The quiet of the evening was settling on Thurnost, the time of talk and quiet chores at the fire, as they walked together along the unpaved paths skirting the workshops, small homes, stables and granaries of the Rangers' secret fortress. Halbarad wondered how Aragorn would react to what must look like meanness compared to the splendor of the Elves? Except for the Great Hall at the very south, with its circular tower that reached almost to the height of the walls, the buildings of the Keep were low, fashioned of wood, and seemingly the dwellings of common folk. The men and women who lived there were few now, in the last settled Dúnedain town of what had once been the kingdom of Arnor.
A lute struck up from one of the homes as they passed, joined by a woman's soft voice. She sings to her children, as my mother used to do. A brief sadness passed over him; so many years since that death, but still he remembered.
Inside their four-room house, built up against the wall of the Keep near the Commons, his sister sat at the fire, mending her healer's dress. A kettle steamed at the fire. "All is well, Idhril?" asked their father.
"Yes, papa. No accidents or new illnesses today."

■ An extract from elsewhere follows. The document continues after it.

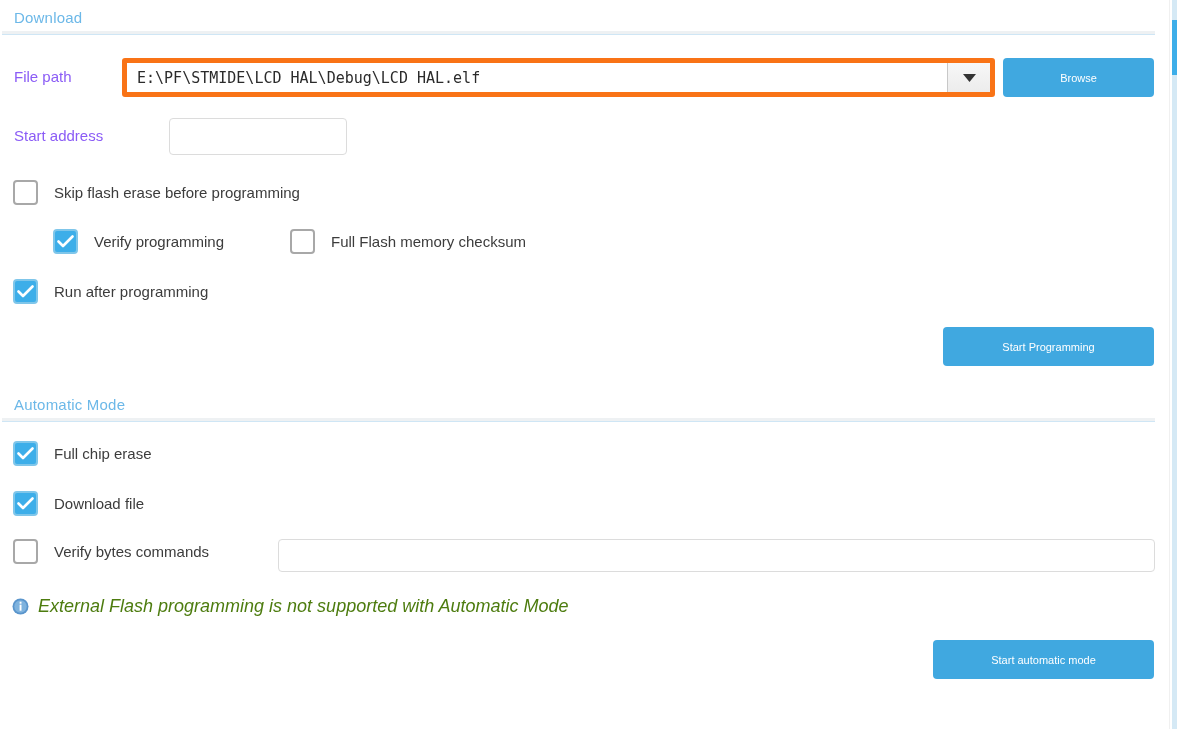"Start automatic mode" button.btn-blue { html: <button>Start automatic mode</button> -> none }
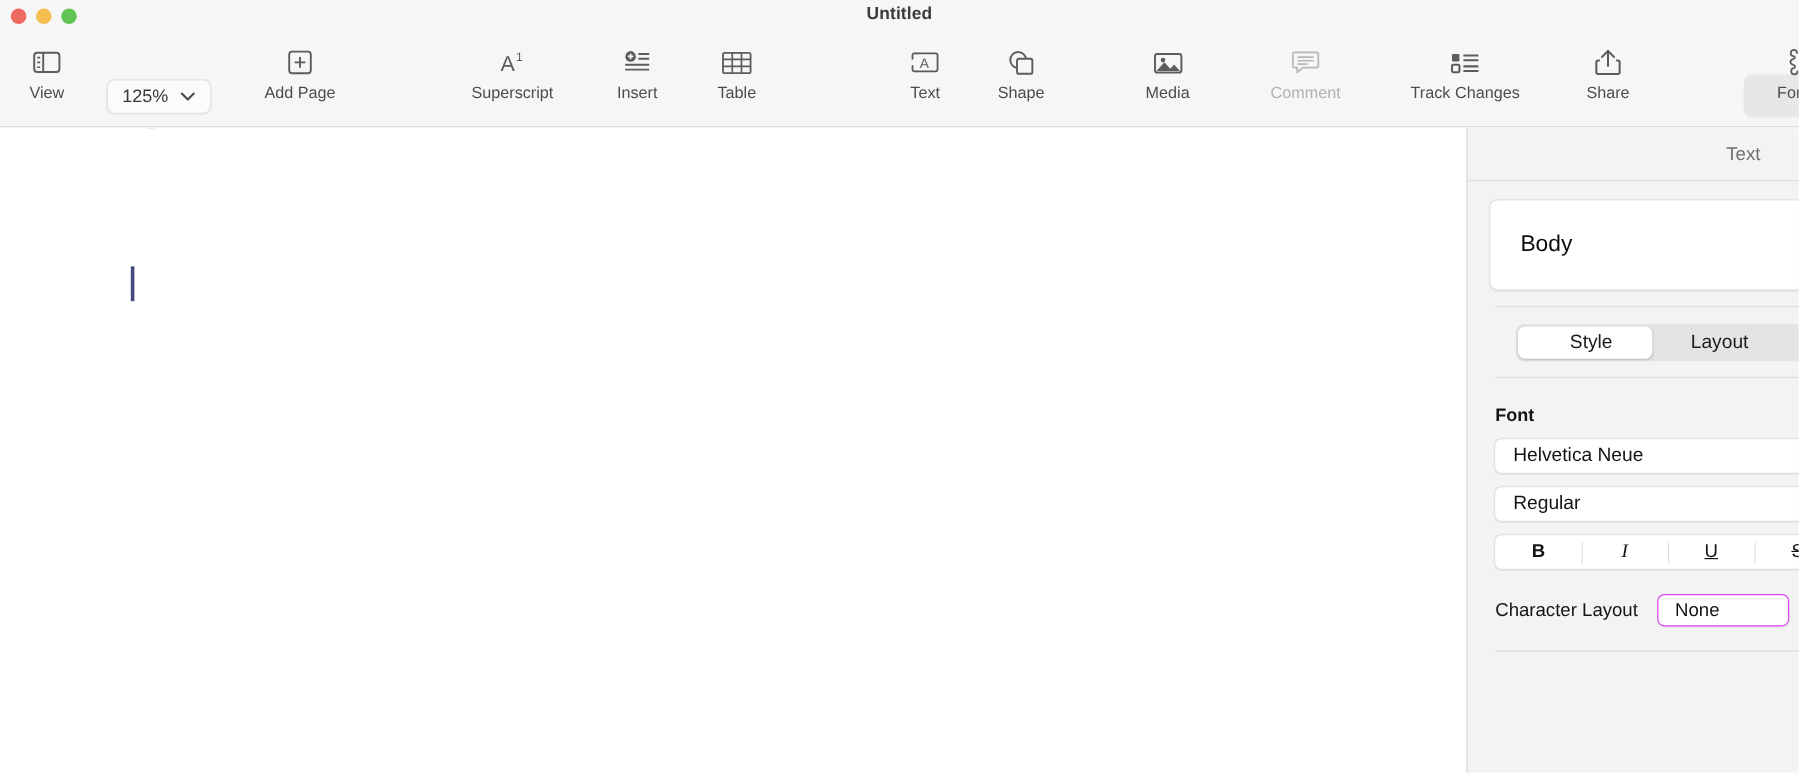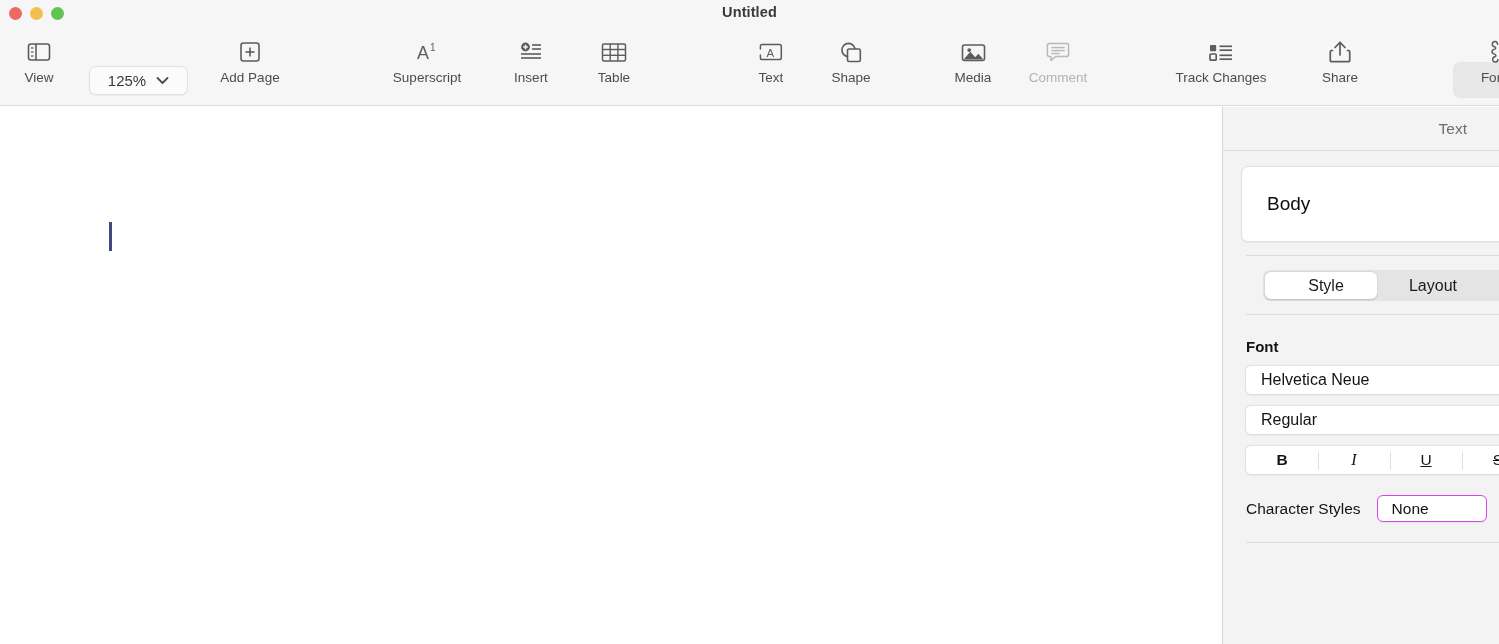"125%" .zoom-btn { width: 99px -> 87px }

"There is great news, daughter. Halbarad will tell you."
And so for the third time he told his tale. Idhril's face grew in interest and happiness as he spoke. "May it be true!"
"We will know soon enough," Hallor said. "Well, I will go to bed and sleep on it. It's an early day tomorrow." He took the stairs to the loft above that he shared with his son.
"And what do you think, brother?" Idhril asked when their father had gone, handing Halbarad a cup of sweet tea.
Halbarad accepted it gratefully and took a full sip before he spoke. "I wonder if Aragorn knows what he faces here at the Keep. If he does, it's a marvel he has the courage to come at all. He will need the feet of a giant to fill those shoes."
And Idhril nodded her head in agreement.